• **Problem**
Exactly the lines starting at the line containing "- kettle [474,220,562,308]" and ending at the line containing "- laptop [506,351,661,473]" are to be written out from the listing below, both included.

• **Entries shown**
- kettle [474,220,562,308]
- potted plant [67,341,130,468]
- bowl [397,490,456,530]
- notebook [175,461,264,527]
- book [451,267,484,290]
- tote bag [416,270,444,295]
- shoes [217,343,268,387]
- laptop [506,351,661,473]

--

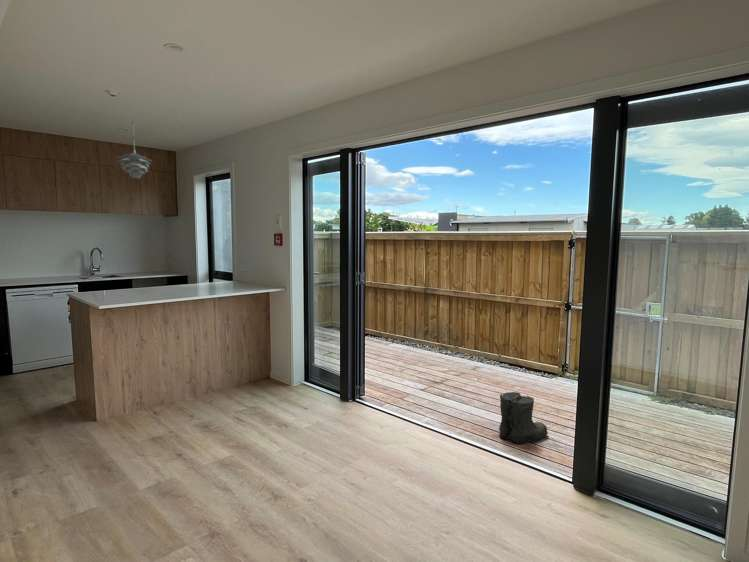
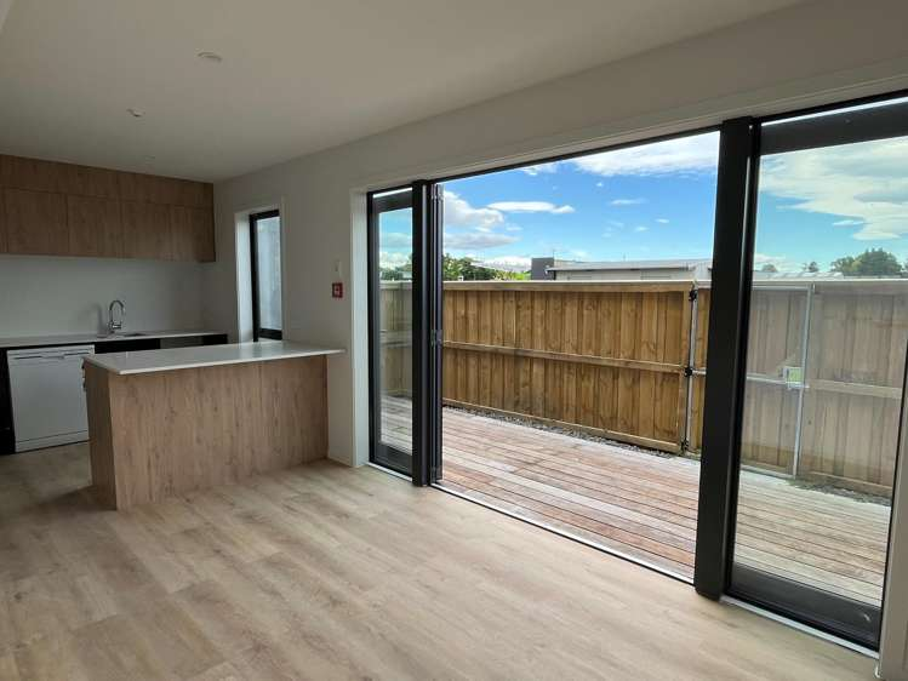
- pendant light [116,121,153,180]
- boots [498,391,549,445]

• **The answer**
- kettle [474,220,562,308]
- potted plant [67,341,130,468]
- bowl [397,490,456,530]
- notebook [175,461,264,527]
- book [451,267,484,290]
- tote bag [416,270,444,295]
- shoes [217,343,268,387]
- laptop [506,351,661,473]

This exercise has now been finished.